#### [TEXTAUSZUG]
Alpine Gefahren oft unterschätzt
„Wie konnte das passieren?“, ist meist die erste Frage, die sich nach einem Lawinenunfall stellt. Dass das Thema Sicherheit für Freerider, Snowboarder und Skifahrer auch heute alles andere als „Schnee von gestern“ ist, wird noch mal klarer, wenn man weiß, dass Rudi Maiers Schätzungen zufolge inzwischen etwa zwanzig mal mehr Wintersportler abseits der Pisten unterwegs sind als noch vor 20 Jahren!
Was dabei aber nach wie vor oft unterschätzt wird, sind die alpinen Gefahren. Und das kann dramatische Folgen haben! Jeden Winter sterben allein in Tirol etwa 15 Menschen in einer Lawine! Dabei sind laut dem Experten „immer wiederkehrende Gefahrenmuster für einen Großteil der Lawinenunfälle verantwortlich – 90 Prozent (!) der Unglücke könnten bei richtigem Verhalten vermieden werden – wenn die Leute die Zeichen richtig deuten würden. Aber man muss dazusagen, dass relativ gesehen viel, viel weniger als früher passiert. Freilich ist jeder Verunglückte einer zuviel, aber einige erreicht man einfach nicht. Da kann man leider nichts machen.“
Der Fachmann ruft in Erinnerung, dass die Gefahr für Wintersportler bereits unmittelbar außerhalb des markierten Skiraums lauert: „Sobald jemand nur einen Meter abseits der gesicherten Pisten fährt, ist er ganz allein für seine Sicherheit zuständig. Das ist vielen nicht bewusst. Die Pistenränder sind mit Signalkugeln und Absperrungen deutlich gekennzeichnet, bei kritischen Bereichen wird oft sogar mit Warntafeln auf die Lawinengefahr hingewiesen. Bitte unbedingt ernst nehmen!“
Wenn jemand aber trotzdem im freien Skiraum unterwegs sein will? Rudi Mair: „Dann muss man über alpine Grundkenntnisse verfügen und richtig ausgerüstet sein. Vor allem die Grundlagen der Lawinenkunde sind wichtig und Informationen über die akutelle Lawinensituation – bei uns zum Beispiel unter www.lawine.tirol.gv.at – jederzeit top-aktuell auch mit stündlich aktualisierten Wetterdaten etwa aus der Schlick oder vom Stubaier Gletscher.“
Richtige Ausrüstung
Zweifelsohne spielt auch die richtige Ausrüstung eine lebenswichtige Rolle: „Man sollte unbedingt ein Verschüttetensuchgerät dabei haben, damit man im Falle des Falles in einer Lawine auch geortet werden kann. Lawinensonde und Lawinenschaufel, ein ErsteHilfe-Paket sowie ein Handy – um den Alpinnotruf 140 erreichen zu können – sollten ebenfalls nicht fehlen.

(Datensätze, einer Sammlung entnommen)
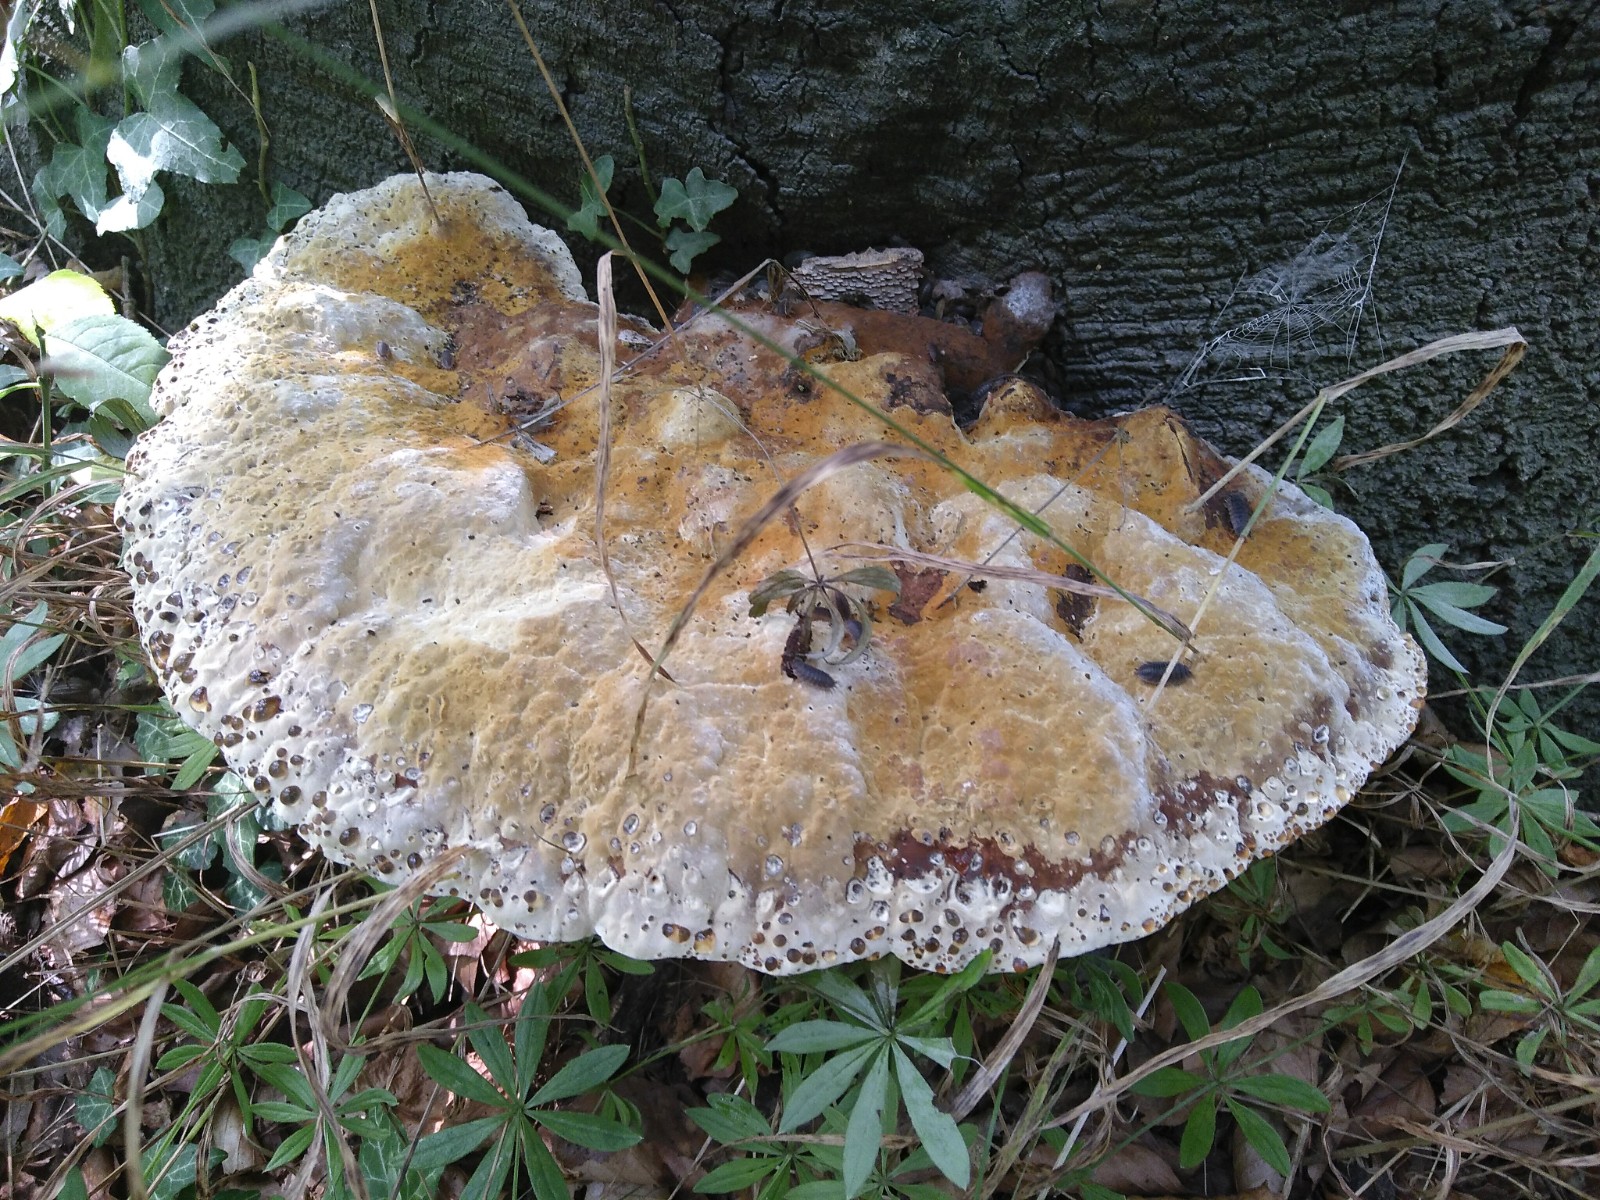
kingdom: Fungi
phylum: Basidiomycota
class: Agaricomycetes
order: Hymenochaetales
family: Hymenochaetaceae
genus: Pseudoinonotus
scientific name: Pseudoinonotus dryadeus
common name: ege-spejlporesvamp
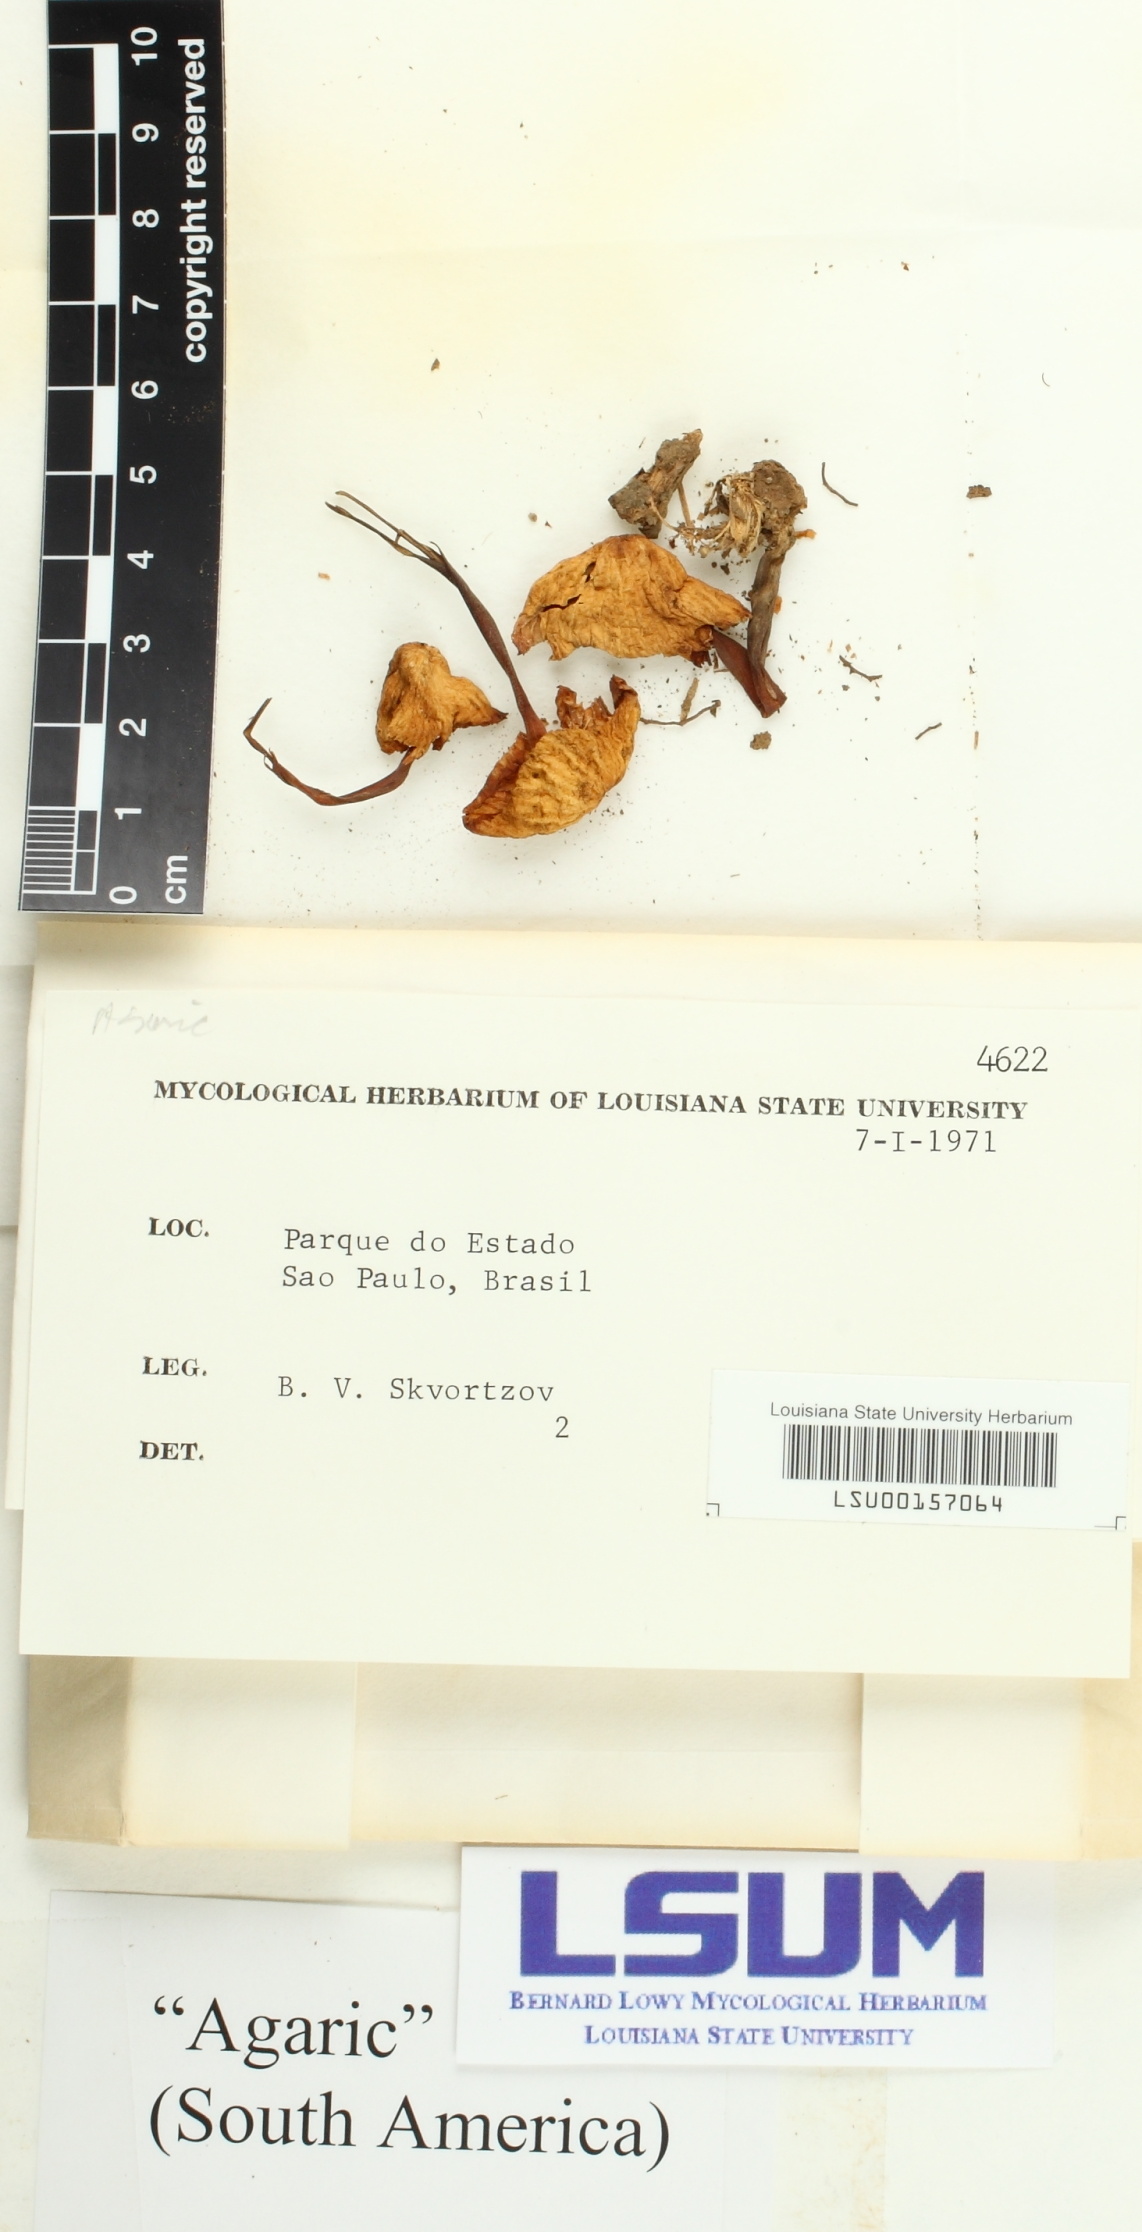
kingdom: Fungi
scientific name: Fungi
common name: Fungi
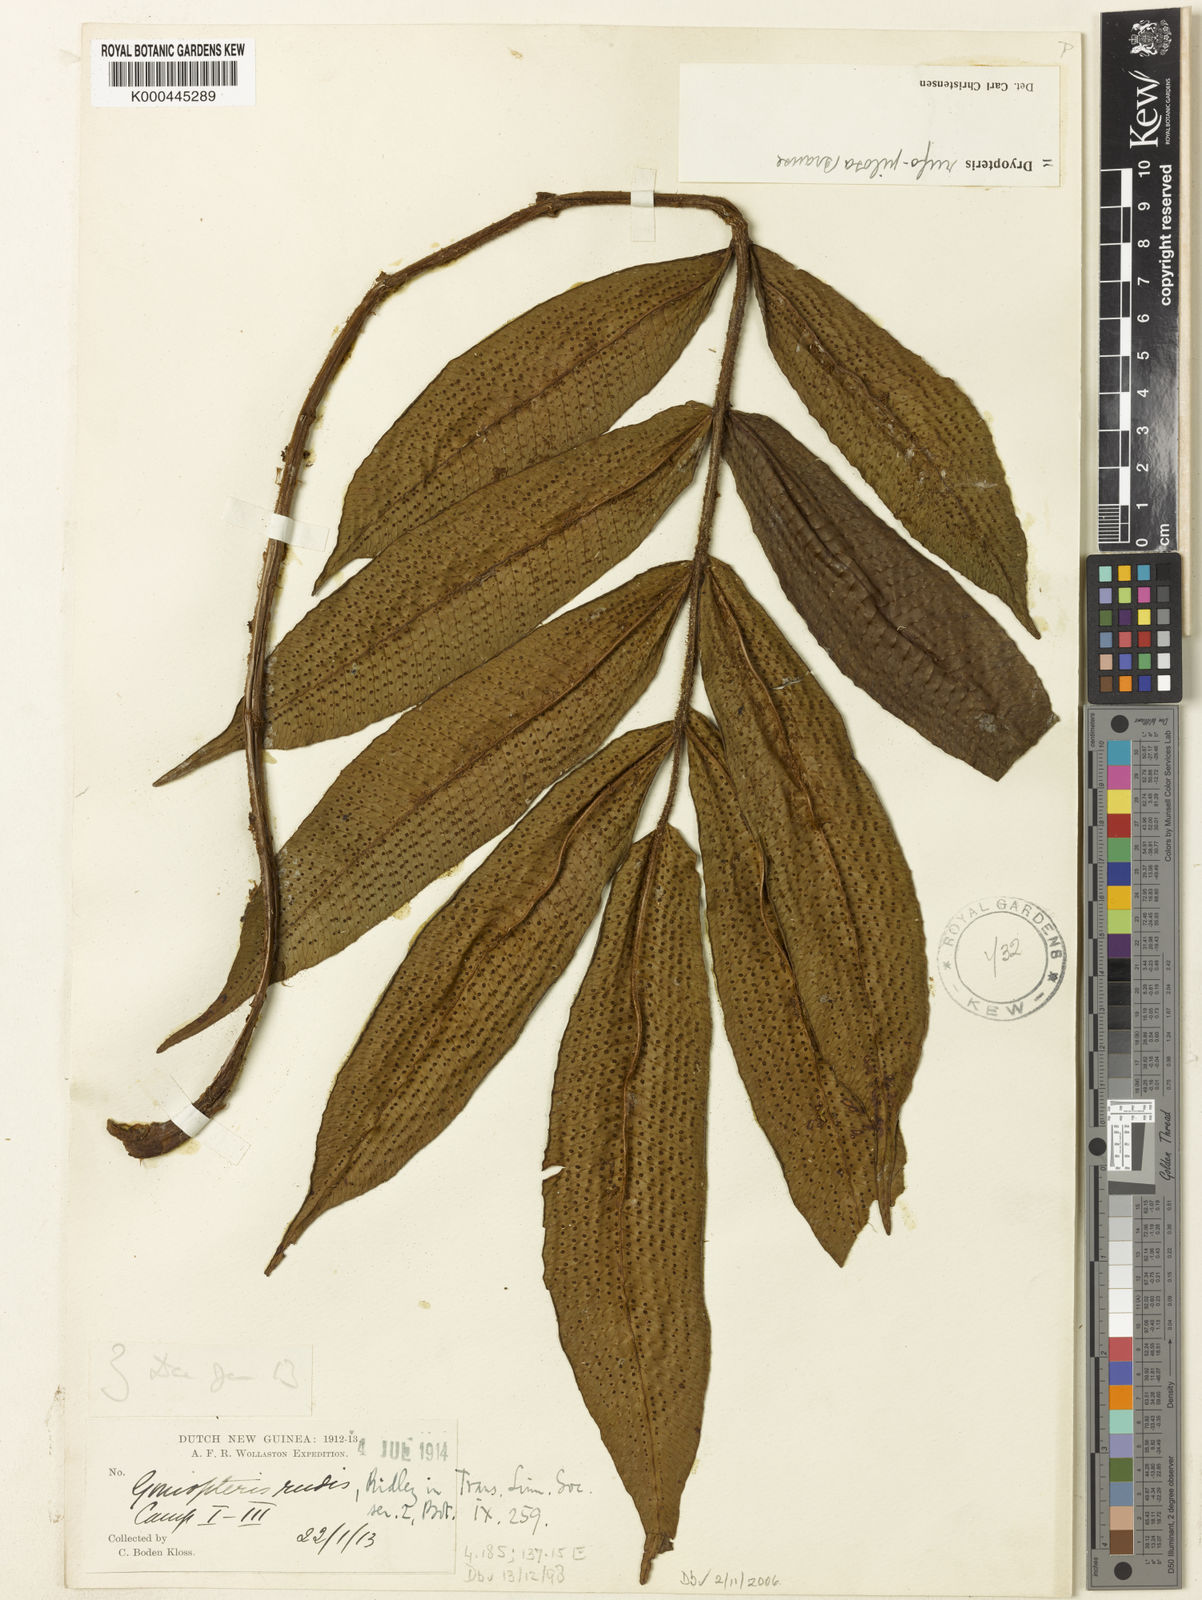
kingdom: Plantae
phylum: Tracheophyta
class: Polypodiopsida
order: Polypodiales
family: Thelypteridaceae
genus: Sphaerostephanos
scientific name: Sphaerostephanos rudis
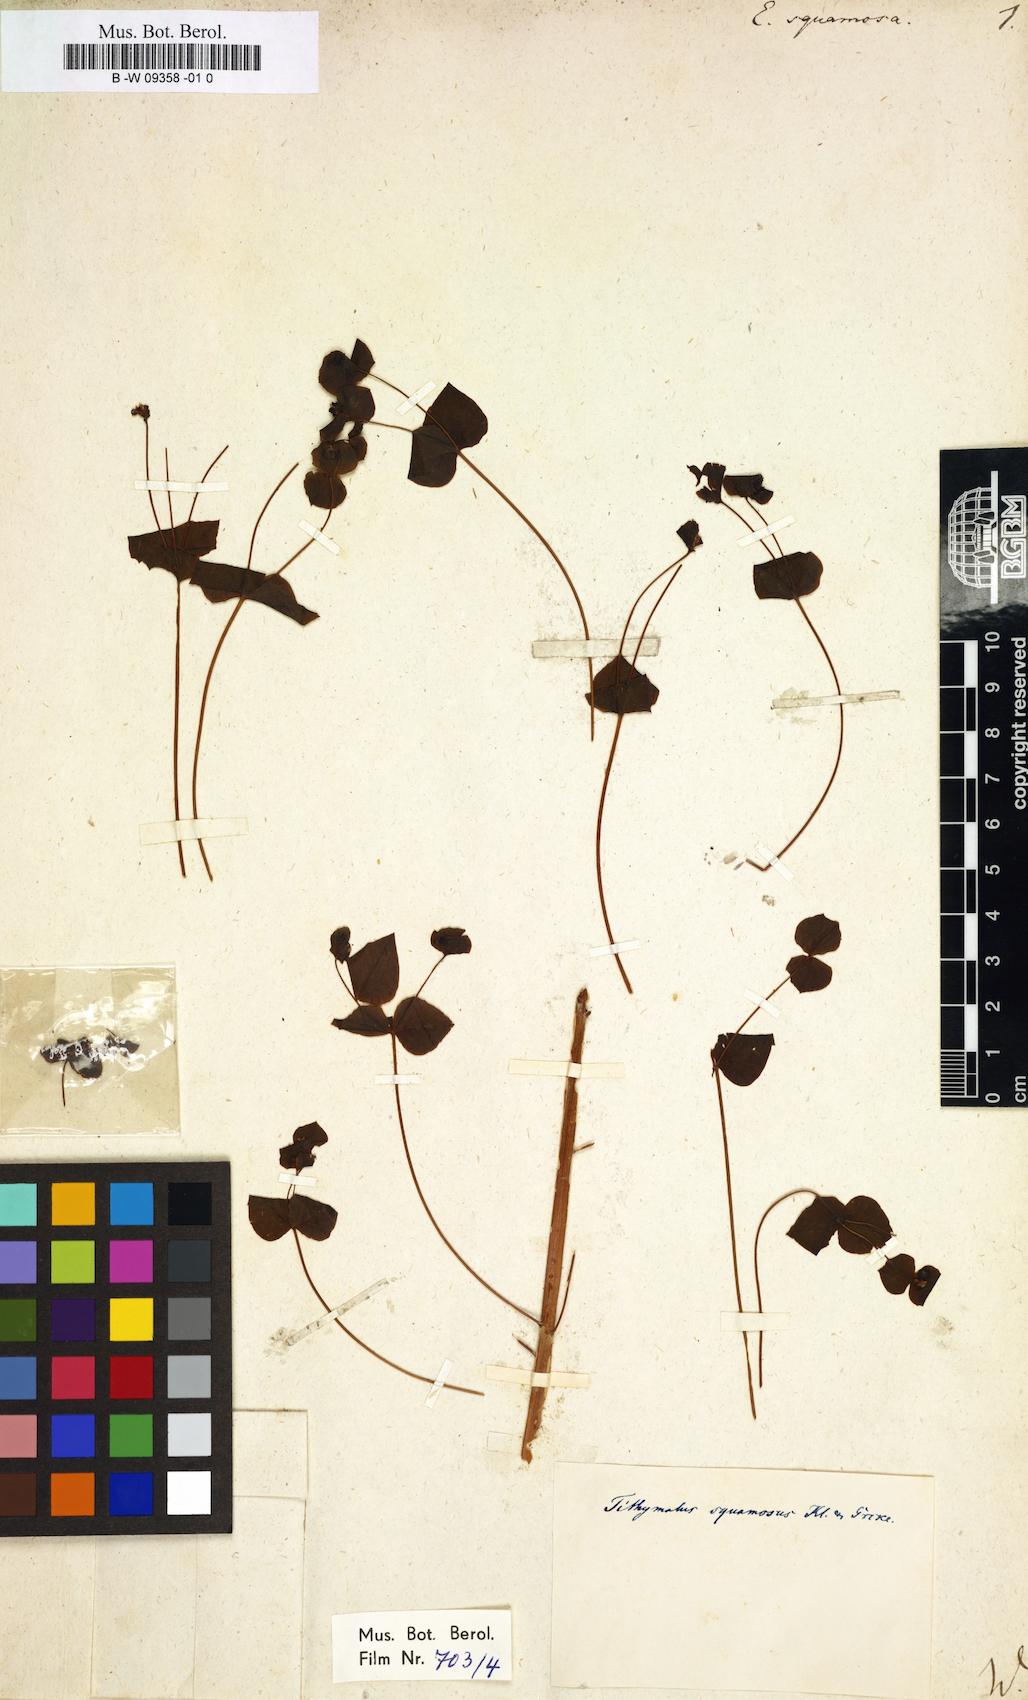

#### [ARBEITSAUFTRAG]
Gib aus dem Text über alpine Lawinengefahren den Abschnitt zwischen „Alpine Gefahren oft“ und „vor 20 Jahren!“ einschließlich wörtlich wieder.

#### [MUSTERLÖSUNG]
Alpine Gefahren oft unterschätzt
„Wie konnte das passieren?“, ist meist die erste Frage, die sich nach einem Lawinenunfall stellt. Dass das Thema Sicherheit für Freerider, Snowboarder und Skifahrer auch heute alles andere als „Schnee von gestern“ ist, wird noch mal klarer, wenn man weiß, dass Rudi Maiers Schätzungen zufolge inzwischen etwa zwanzig mal mehr Wintersportler abseits der Pisten unterwegs sind als noch vor 20 Jahren!